*Task*
Only one span of the listing below should come back. It runs from the line with "right shoulder: (568, 823, 13)" through the line with "right ankle: (576, 1283, 5)", and each of its lines must be reproduced exactly.

------------------------------------------------------------

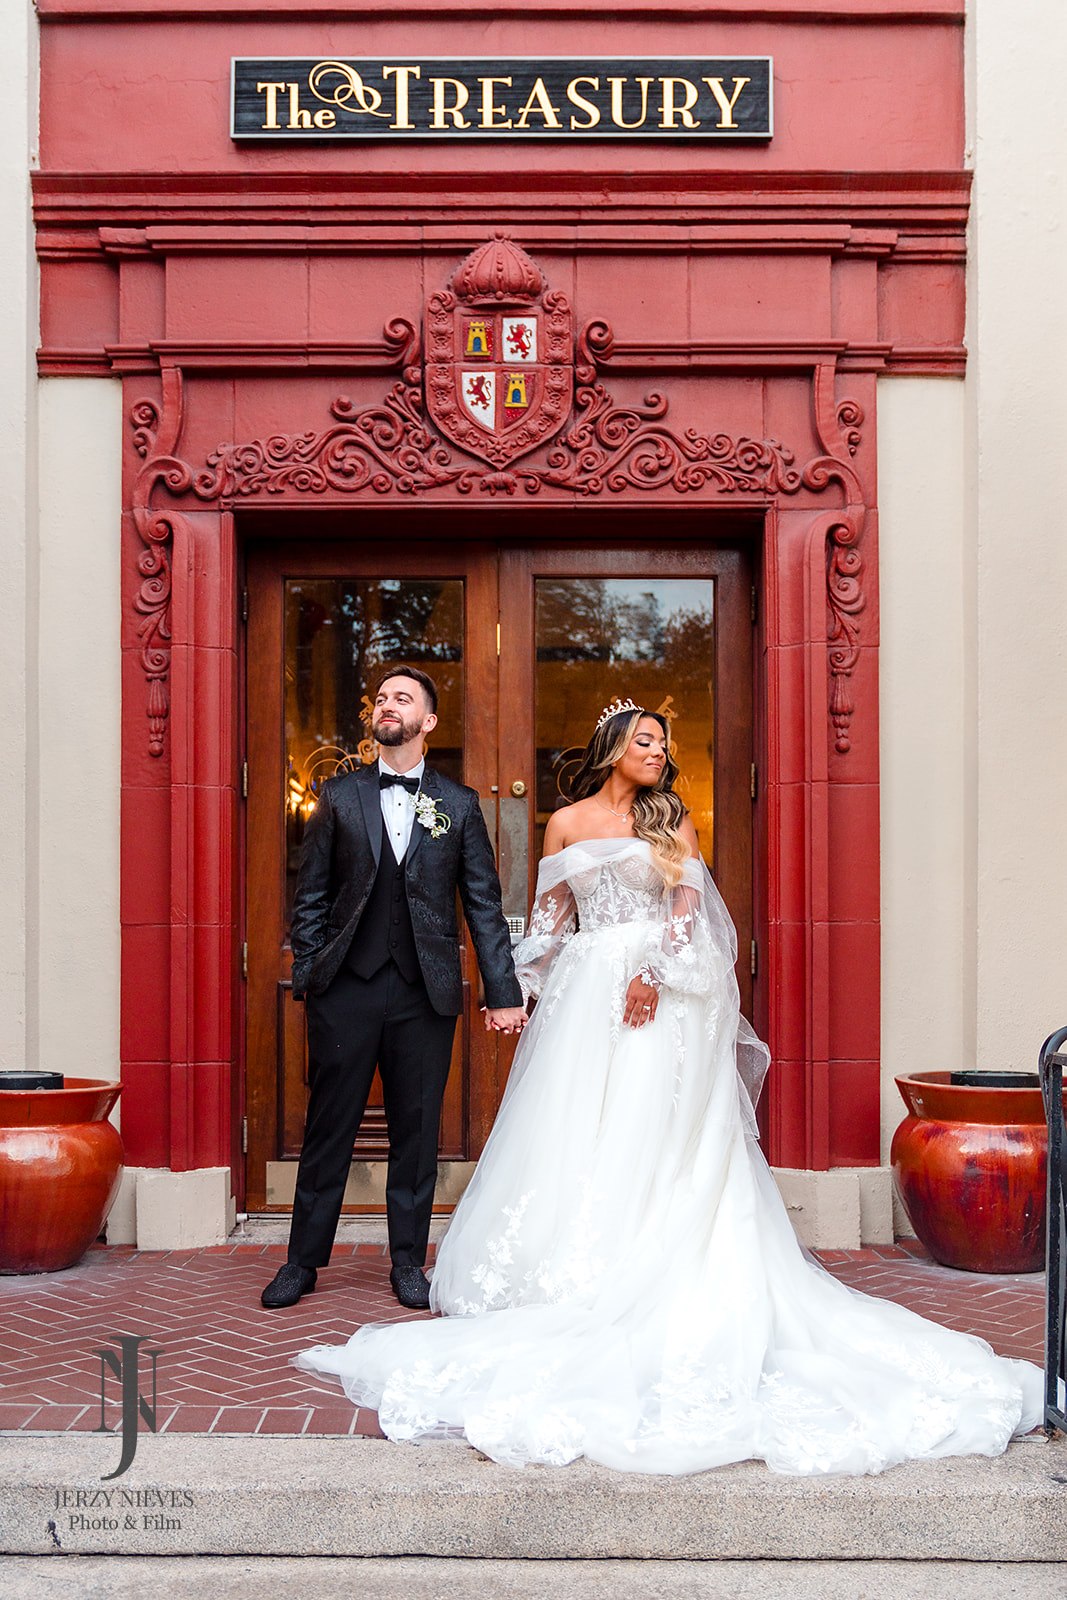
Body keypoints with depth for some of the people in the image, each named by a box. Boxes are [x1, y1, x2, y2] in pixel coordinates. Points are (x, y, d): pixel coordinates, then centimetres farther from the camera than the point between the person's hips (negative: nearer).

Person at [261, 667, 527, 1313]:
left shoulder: (460, 804, 7)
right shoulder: (339, 797, 7)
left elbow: (484, 904, 6)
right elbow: (311, 897, 7)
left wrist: (503, 992, 1)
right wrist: (307, 976, -2)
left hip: (426, 992, 0)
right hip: (347, 988, 0)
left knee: (417, 1132, 7)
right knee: (329, 1129, 6)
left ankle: (409, 1264, 21)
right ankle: (304, 1261, 19)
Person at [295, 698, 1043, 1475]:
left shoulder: (672, 822, 10)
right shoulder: (568, 823, 13)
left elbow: (689, 907, -1)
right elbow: (550, 919, 11)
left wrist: (656, 974, -16)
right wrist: (529, 991, 0)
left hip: (660, 994, -1)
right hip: (586, 995, 1)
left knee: (657, 1136, -6)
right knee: (577, 1132, -1)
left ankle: (655, 1282, -2)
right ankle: (576, 1283, 5)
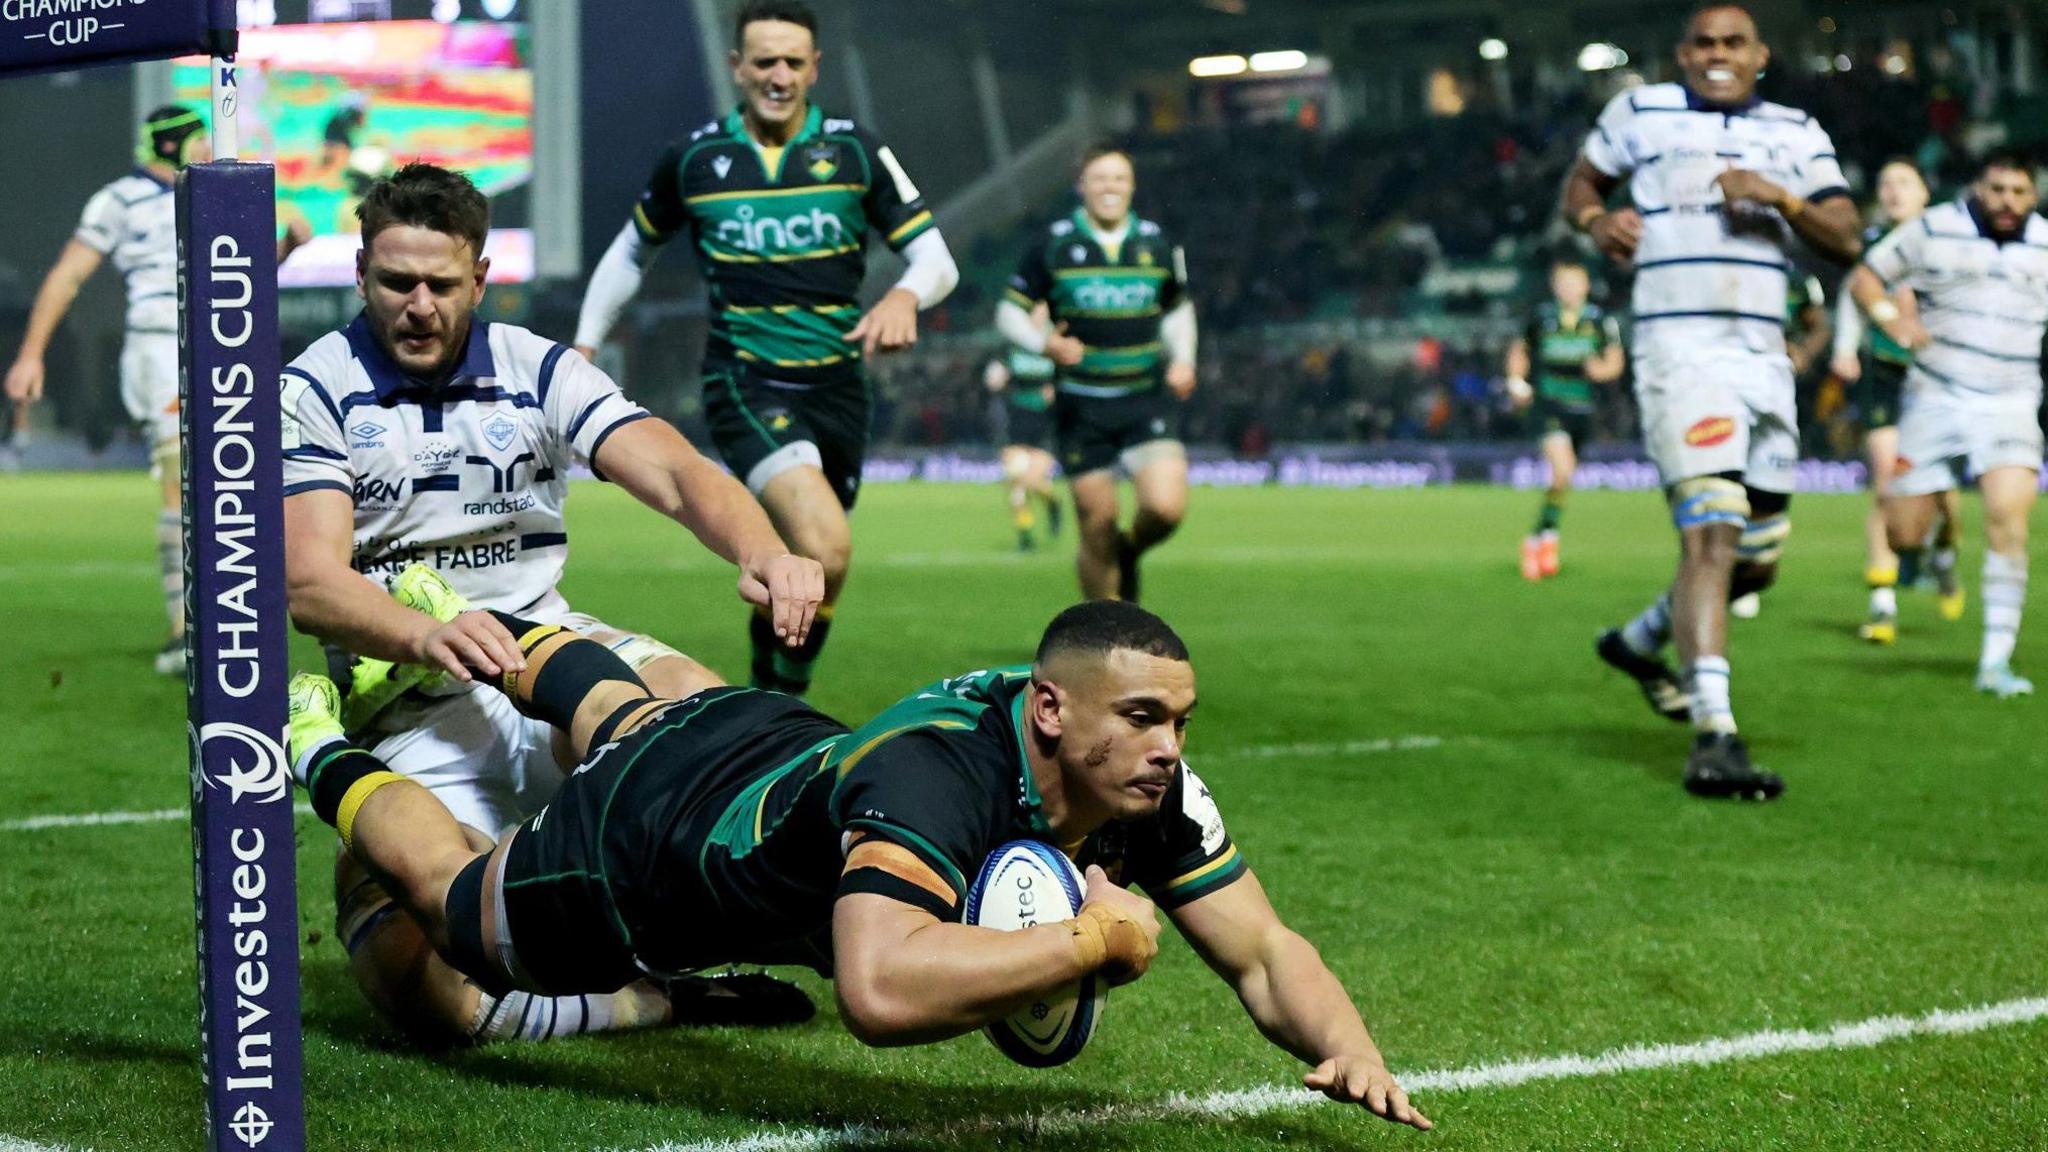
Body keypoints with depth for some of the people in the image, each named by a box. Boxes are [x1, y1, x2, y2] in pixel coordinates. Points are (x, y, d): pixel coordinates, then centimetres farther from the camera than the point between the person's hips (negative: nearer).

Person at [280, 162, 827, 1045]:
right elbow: (309, 583, -13)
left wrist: (760, 552, -29)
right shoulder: (312, 393, 0)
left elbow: (674, 472, -7)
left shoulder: (539, 371, 7)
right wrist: (427, 636, -34)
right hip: (409, 702, -2)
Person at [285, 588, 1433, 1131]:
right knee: (448, 888, 24)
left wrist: (1351, 1050, -41)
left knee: (621, 714, 40)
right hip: (640, 847, -6)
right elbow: (882, 991, -64)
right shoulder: (934, 775, -49)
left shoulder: (1148, 784, -29)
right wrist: (1091, 937, -56)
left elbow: (1263, 952, -21)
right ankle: (324, 755, 50)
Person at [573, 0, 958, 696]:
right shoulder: (693, 159, 2)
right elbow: (631, 253, 19)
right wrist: (584, 346, 13)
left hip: (837, 386, 3)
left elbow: (937, 259, 2)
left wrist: (905, 297, -20)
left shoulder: (856, 152, 2)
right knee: (825, 552, -26)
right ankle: (786, 698, -9)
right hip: (744, 383, -3)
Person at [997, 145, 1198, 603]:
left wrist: (1183, 360, 3)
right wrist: (1044, 343, -17)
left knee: (1166, 506, -19)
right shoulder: (1054, 244, -1)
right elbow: (1009, 311, 3)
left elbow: (1178, 309, 21)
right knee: (1097, 527, -1)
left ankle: (1130, 550, 17)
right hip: (1082, 406, -1)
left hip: (1149, 399, 1)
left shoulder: (1156, 243, 7)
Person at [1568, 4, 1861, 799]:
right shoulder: (1640, 114, 8)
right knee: (1712, 532, -21)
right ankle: (1714, 734, -26)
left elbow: (1846, 238, 7)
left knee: (1757, 561, 10)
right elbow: (1582, 182, 21)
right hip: (1680, 351, -5)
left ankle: (1640, 642, 37)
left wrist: (1780, 197, -11)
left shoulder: (1796, 134, 14)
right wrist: (1596, 219, -1)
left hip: (1764, 358, 5)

------------------------------------------------------------

*Output*
right shoulder: (568, 823, 13)
left elbow: (689, 907, -1)
right elbow: (550, 919, 11)
left wrist: (656, 974, -16)
right wrist: (529, 991, 0)
left hip: (660, 994, -1)
right hip: (586, 995, 1)
left knee: (657, 1136, -6)
right knee: (577, 1132, -1)
left ankle: (655, 1282, -2)
right ankle: (576, 1283, 5)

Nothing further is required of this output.